Le nouveau welfare : l’aide et la contrainte edit

6 février 2006

Lancée en 1996 sous la présidence de Bill Clinton, l’expérience américaine du welfare reform avait pour enjeu de « réconcilier la responsabilité personnelle et les opportunités de travail ». Pour ses auteurs, il s’agissait d’utiliser à la fois la carotte et le bâton pour inciter les mères célibataires – qui sont les bénéficiaires-types du welfare – à retrouver un emploi. A l’heure des premiers bilans, différents spécialistes parmi lesquels Rebecca Blank ont entrepris l’évaluation de cette réforme et de ses effets. Que peut-on en retenir ?

L’une des idées-force consistait à décentraliser la gestion du système en la déléguant aux Etats, dans certaines limites assez peu contraignantes. Pour un Français, c’est l’abomination des abominations : inégalités de traitement, concurrence par le bas... mais les cinquante Etats américains subsistent depuis longtemps avec des différences de systèmes socio-fiscaux très importantes, sans que cela ne semble créer de problèmes majeurs. Les avantages de la décentralisation sont connus : déléguer la prise de décision aux échelons qui possèdent plus d’information, la rendre mieux adaptée aux préférences locales, et apprendre des diverses expériences locales.

La plupart des Etats ont adopté une stratégie qui combinait la contrainte (le retour à l’emploi, un niveau de revenu minimum bas, limitation de la durée de perception à cinq ans sur toute une vie) et les aides (aide à la garde d’enfants, subventions aux bas salaires étendues, gratuité de certains coûts liés à l’emploi comme le transport). Les résultats sont spectaculaires avec une baisse de 60% des récipiendaires entre 1994 et 2001 et une augmentation de moitié du taux d’emploi des mères célibataires sans diplôme (de 40 à 60%), tandis que celui des mères célibataires diplômées restait à peu près stable (autour de 80%). En 1995, les mères célibataires (de tous niveaux d´éducation) recevaient 16% de leurs revenus sous forme d’aides publiques ; en 2002, elles n’étaient plus que 4%, mais entre temps, la part de leurs revenus tirée de l’emploi est passée de 56% à 67%. Enfin, leurs revenus ont augmenté de 15% en termes réels. Ce n’est pas le Pérou, mais le contraste avec leur stagnation dans les dix années précédentes est encourageant.

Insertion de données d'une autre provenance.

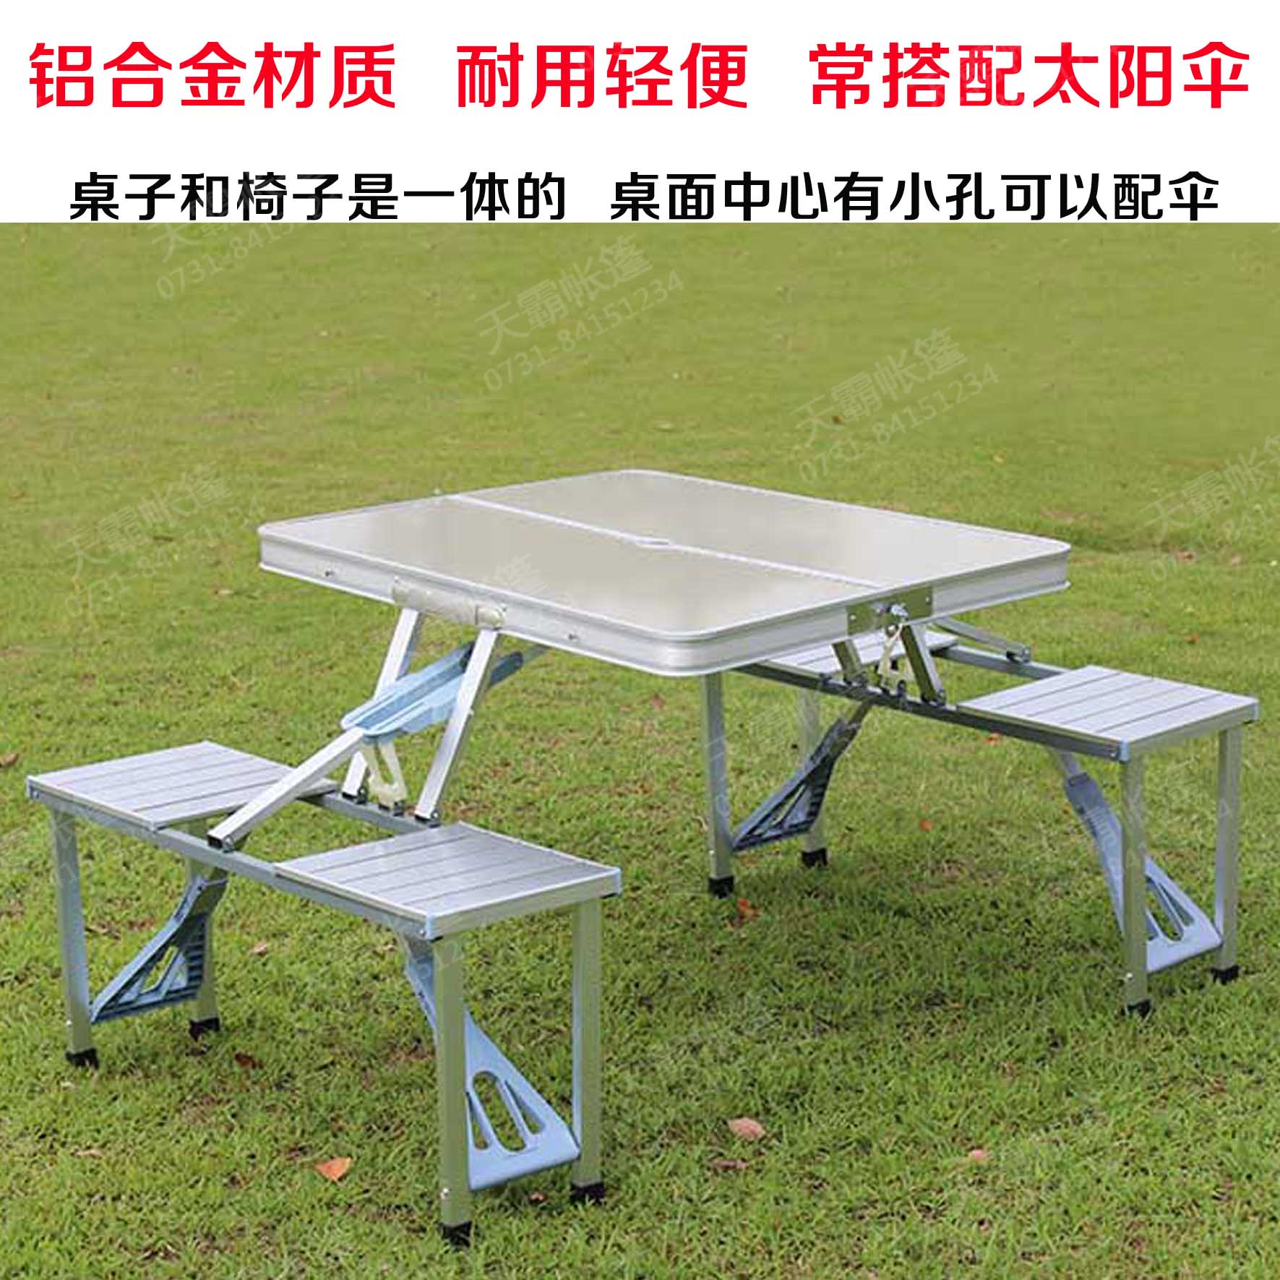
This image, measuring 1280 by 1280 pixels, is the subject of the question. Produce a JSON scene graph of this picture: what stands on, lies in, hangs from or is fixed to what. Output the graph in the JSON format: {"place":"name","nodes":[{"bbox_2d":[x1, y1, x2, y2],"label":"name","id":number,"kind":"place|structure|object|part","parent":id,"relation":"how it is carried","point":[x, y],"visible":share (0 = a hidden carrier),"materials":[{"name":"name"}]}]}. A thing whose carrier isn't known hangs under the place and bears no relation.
{"place":"outdoors","nodes":[
{"label":"outdoors","id":0,"kind":"place"},
{"bbox_2d":[0,236,1279,1279],"label":"lawn","id":1,"kind":"structure","parent":0,"point":[1080,595],"materials":[{"name":"green plant"}]},
{"bbox_2d":[0,750,20,768],"label":"dry leaf","id":2,"kind":"object","parent":1,"relation":"on","point":[7,760],"visible":0.98,"materials":[{"name":"brown plant"}]},
{"bbox_2d":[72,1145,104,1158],"label":"dry leaf","id":3,"kind":"object","parent":1,"relation":"on","point":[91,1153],"visible":0.59,"materials":[{"name":"brown plant"}]},
{"bbox_2d":[232,1049,262,1069],"label":"dry leaf","id":4,"kind":"object","parent":1,"relation":"on","point":[240,1059],"visible":0.87,"materials":[{"name":"brown plant"}]},
{"bbox_2d":[249,939,271,955],"label":"fallen leaf","id":5,"kind":"object","parent":1,"relation":"on","point":[259,949],"visible":0.58,"materials":[{"name":"brown plant"}]},
{"bbox_2d":[27,742,617,1257],"label":"bench","id":6,"kind":"object","parent":1,"relation":"on","point":[76,897],"visible":0.93,"materials":[{"name":"silver metal"}]},
{"label":"leg","id":7,"kind":"part","parent":6,"relation":"part of","materials":[{"name":"metal"}]},
{"label":"foot cap","id":8,"kind":"part","parent":6,"relation":"part of","materials":[{"name":"black plastic"}]},
{"bbox_2d":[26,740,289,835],"label":"seat","id":9,"kind":"object","parent":6,"relation":"on","point":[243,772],"visible":0.89,"materials":[{"name":"metal"}]},
{"label":"foot cap","id":10,"kind":"part","parent":6,"relation":"part of","materials":[{"name":"black plastic"}]},
{"label":"leg","id":11,"kind":"part","parent":6,"relation":"part of","materials":[{"name":"metal"}]},
{"bbox_2d":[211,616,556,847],"label":"metal bracket","id":12,"kind":"object","parent":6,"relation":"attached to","point":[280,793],"visible":0.78,"materials":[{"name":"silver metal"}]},
{"bbox_2d":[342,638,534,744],"label":"support brace","id":13,"kind":"object","parent":12,"relation":"attached to","point":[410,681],"visible":0.68,"materials":[{"name":"blue plastic"}]},
{"bbox_2d":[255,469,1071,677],"label":"tabletop","id":14,"kind":"object","parent":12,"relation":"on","point":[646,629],"visible":0.98,"materials":[{"name":"metal"}]},
{"label":"leg","id":15,"kind":"part","parent":6,"relation":"part of","materials":[{"name":"metal"}]},
{"label":"foot cap","id":16,"kind":"part","parent":6,"relation":"part of","materials":[{"name":"black plastic"}]},
{"label":"leg","id":17,"kind":"part","parent":6,"relation":"part of","materials":[{"name":"metal"}]},
{"label":"foot cap","id":18,"kind":"part","parent":6,"relation":"part of","materials":[{"name":"black plastic"}]},
{"bbox_2d":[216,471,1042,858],"label":"table","id":19,"kind":"object","parent":6,"relation":"on","point":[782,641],"visible":0.98,"materials":[{"name":"metal"}]},
{"bbox_2d":[315,1154,352,1182],"label":"fallen leaf","id":20,"kind":"object","parent":1,"relation":"on","point":[336,1169],"visible":0.97,"materials":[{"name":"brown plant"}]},
{"bbox_2d":[732,895,758,923],"label":"fallen leaf","id":21,"kind":"object","parent":1,"relation":"on","point":[745,909],"visible":0.74,"materials":[{"name":"brown plant"}]},
{"bbox_2d":[726,1115,766,1141],"label":"fallen leaf","id":22,"kind":"object","parent":1,"relation":"on","point":[757,1129],"visible":0.96,"materials":[{"name":"brown plant"}]},
{"bbox_2d":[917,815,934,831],"label":"fallen leaf","id":23,"kind":"object","parent":1,"relation":"on","point":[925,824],"visible":0.66,"materials":[{"name":"brown plant"}]},
{"bbox_2d":[964,1146,990,1163],"label":"fallen leaf","id":24,"kind":"object","parent":1,"relation":"on","point":[977,1153],"visible":0.71,"materials":[{"name":"pink plant"}]},
{"bbox_2d":[706,633,1254,1023],"label":"bench","id":25,"kind":"object","parent":1,"relation":"on","point":[1222,793],"visible":0.79,"materials":[{"name":"metal"}]},
{"label":"leg","id":26,"kind":"part","parent":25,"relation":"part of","materials":[{"name":"grey metal"}]},
{"label":"leg","id":27,"kind":"part","parent":25,"relation":"part of","materials":[{"name":"metal"}]},
{"label":"leg","id":28,"kind":"part","parent":25,"relation":"part of","materials":[{"name":"grey metal"}]},
{"label":"leg","id":29,"kind":"part","parent":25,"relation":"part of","materials":[{"name":"metal"}]}
]}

Ces réussites ne doivent pas faire oublier les aspects plus négatifs. Les Etats se sont rapidement aperçu que quoi qu’il arrive, un pourcentage non négligeable de bénéficiaires ne pouvait pas retrouver ou garder un emploi stable. Ils ont alors ajouté une clause dite de work-ready, selon laquelle ces personnes sont exemptes de l’obligation de retrouver un emploi. Ce qui suppose bien sûr d’être capable de les repérer d’une façon fiable. Leur revenu reste faible : environ un tiers de moins en pouvoir d’achat que le RMI en France. Il ne fait toujours pas bon être né dans un tel foyer.

Le boom de l´économie à la fin des années 1990 a permis à la réforme de passer sans trop de douleur. Il est intéressant de constater que le ralentissement (très relatif !) depuis 2001 n’a pas tellement dégradé les résultats atteints.

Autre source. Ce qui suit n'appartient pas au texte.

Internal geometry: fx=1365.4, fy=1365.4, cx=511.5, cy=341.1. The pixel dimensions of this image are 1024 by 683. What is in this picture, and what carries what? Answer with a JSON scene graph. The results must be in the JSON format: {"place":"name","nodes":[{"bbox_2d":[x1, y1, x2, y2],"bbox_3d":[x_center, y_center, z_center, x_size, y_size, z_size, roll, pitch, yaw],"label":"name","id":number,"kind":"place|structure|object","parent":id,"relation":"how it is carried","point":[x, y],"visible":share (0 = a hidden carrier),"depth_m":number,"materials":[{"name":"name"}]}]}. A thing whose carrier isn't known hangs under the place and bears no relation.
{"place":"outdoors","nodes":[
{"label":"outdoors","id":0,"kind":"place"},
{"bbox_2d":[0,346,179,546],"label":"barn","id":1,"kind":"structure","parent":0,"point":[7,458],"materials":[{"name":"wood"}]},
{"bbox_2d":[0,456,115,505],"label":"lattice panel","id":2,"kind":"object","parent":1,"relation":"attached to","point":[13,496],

Quelles peuvent être les leçons pour la France ? Il me semble qu’elles sont trois.

Tout d’abord, l’aide (comme la prime pour l’emploi, pour autant qu’elle encourage effectivement la reprise d’emploi) ne suffit pas. Il faut reconnaître que la contrainte a aussi un rôle important à jouer, surtout dans un pays où le welfare est nettement plus généreux qu’en Amérique.

Ensuite, la reprise d’emploi a des coûts (garde d’enfants, transports...) qu’il faut aussi subventionner – on fait plutôt le contraire en France avec la gratuité de certains services publics pour les chômeurs. Notre système de crèches, très développé, devrait nous donner un avantage en ce domaine.

Enfin, inciter les peu qualifiés à reprendre un emploi ne sert pas à grand chose s’il n’y a pas d’emplois disponibles pour eux. Il faut donc créer les conditions nécessaires en poursuivant la politique d’allégements de la fiscalité sur le travail non qualifié, malheureusement remise en cause par certaines conséquences inattendues des 35 heures. Ce seul axe, suivi avec constance, aurait à mon sens un impact beaucoup plus favorable que les divers contrats mis en œuvre ces dernières années.